Satılan mal geri alınmaz devrini kapatıp, satılan mal geri alınır, devrini başlattığını söylediğimiz”, Tüketicinin Korunması Hakkındaki Yasa; aslında, sadece ayıplı mal ve hizmete karşı koruyor. Mal veya hizmet ayıplı değilse, geri verme hakkınız yok. Ayıplı olduğu belirtilen malları da geri verme hakkınız yok.

Kapıdan satışların önemi de burada ortaya çıkıyor işte…

Bir tek kapıdan satışta, satın aldığınız malı, ayıplı olup olmadığına bakılmaksızın, geri vermek hakkınız var.

Önceki yazımızda, domates – biber satışlarının, kapıdan satış sayılmadığını belirtmiştik. Nedeni; teamül ve iki milyon liralık, parasal sınır. O zaman kapıdan satış deyince aklımıza, daha çok çelik tencere gibi mutfak eşyaları ile, yatak takımı gibi eşyalar geliyor.

Dikkat edilirse bunlar, daha çok kadınların ilgilendiği türden eşyalar. Kapıdan satışların genellikle, çalışma günlerinde ve gündüz yapıldığı da göz önünde tutulursa, hedef kitle ortaya çıkar: Ev kadınları…

Sabah saat on-onbir gibi, kapı çalınır. Gelen, tanımadığınız, ama içeri bile almaktan korkmayacağınız, sevimli bir delikanlı veya güzel mi güzel bir kız. Çoğunlukla ikisi birden.

Hemen, çatal bıçak takımı açılır. Ya da bir tencere seti…

Belki gereksinimiz var ama o gün almak aklınızdan geçmemektedir. Paranız da yoktur üstelik. Ne gam: Ödeme koşulları öylesine uygundur ki siz farkına bile varmadan, gelip geçecektir taksitler…

Yatak takımı, özel mi özel…

Az bir peşinat, belki de hiç. Hemen senetler düzenlenir, satış sözleşmesi de imzalanır, hiç okumadan. Artık sizin de çelik tencereleriniz var, boy boy. Hem de kaliteli ve ayıpsız…

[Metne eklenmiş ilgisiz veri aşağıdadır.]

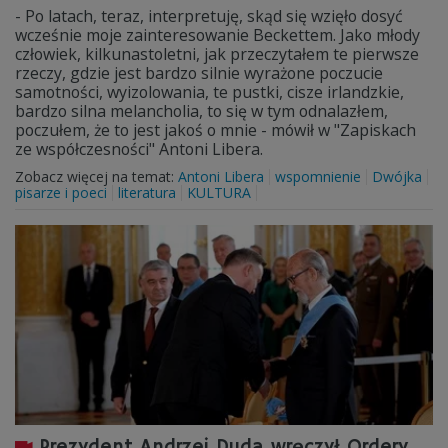
- Po latach, teraz, interpretuję, skąd się wzięło dosyć
wcześnie moje zainteresowanie Beckettem. Jako młody
człowiek, kilkunastoletni, jak przeczytałem te pierwsze
rzeczy, gdzie jest bardzo silnie wyrażone poczucie
samotności, wyizolowania, te pustki, cisze irlandzkie,
bardzo silna melancholia, to się w tym odnalazłem,
poczułem, że to jest jakoś o mnie - mówił w "Zapiskach
ze współczesności" Antoni Libera.
Zobacz więcej na temat:
Antoni Libera
wspomnienie
Dwójka
pisarze i poeci
literatura
KULTURA
Prezydent Andrzej Duda wręczył Ordery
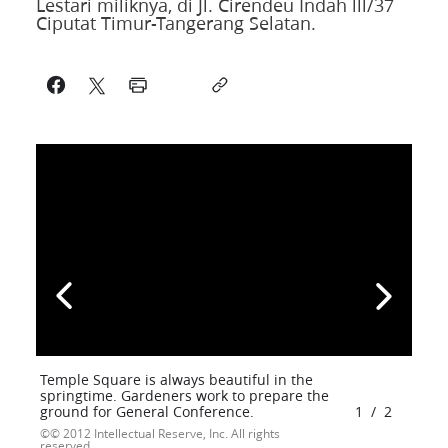
Lestari miliknya, di Jl. Cirendeu Indah lll/37
Ciputat Timur-Tangerang Selatan.
Temple Square is always beautiful in the
springtime. Gardeners work to prepare the
ground for General Conference.
1
/
2
© 2012 Intellectual Reserve, Inc. All rights
reserved.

Akşam olur, baba eve gelir. Yorgun mu yorgun. Kafası, ay sonunu nasıl getireceğinin hesapları ile allak bullaktır. Küçük maaşlı bir memur için, kolay mı ay sonunu getirmek. Belki şefinden fırça da yemiştir. Çatacak yer aramaktadır, belki…

Pek konuşmadan sofraya oturulur. O akşamın yemeği, yeni tencerede pişirilmiştir. Olup biteni öğrenmeden önce, “farkı farketsin” diye…

Sonra kapıdan alınan şey ortaya çıkar. Hafif bir şaşkınlık ve kısa bir sessizlik. Kıyamet, satış sözleşmesinin sureti ortaya çıktığında kopacaktır.

Kavga gürültü, dayak bile mümkün. İtilmiş’lerimiz, pek de az değil çünkü. Üstelik İtilmiş’in gerekçesi her zamankinden daha güçlü. Senetleri ödeyebilecek parası yok…

İşte bu yüzden, kapıdan satışlarda, ayıplı olma şartı aramıyor yasa, “Bu tür satışlarda; tüketici yedi günlük tecrübe ve muayene süresi sonuna kadar malı, kabul veya hiçbir gerekçe göstermeden, reddetmekle serbesttir” diyor.

Ev kadınları dövülmesin, istiyor…

Korkarım bir yazı daha gerekecek, kapıdan satışlar için. Yasa koruyor ama yolu – yordamı biraz karışık. Hilesini de buluyorlar. Bu yüzden, korunmak için bilinçlenmek gerek.

Gazete Ege, 7 Ekim 1996

Originally posted 2015-11-02 10:55:07.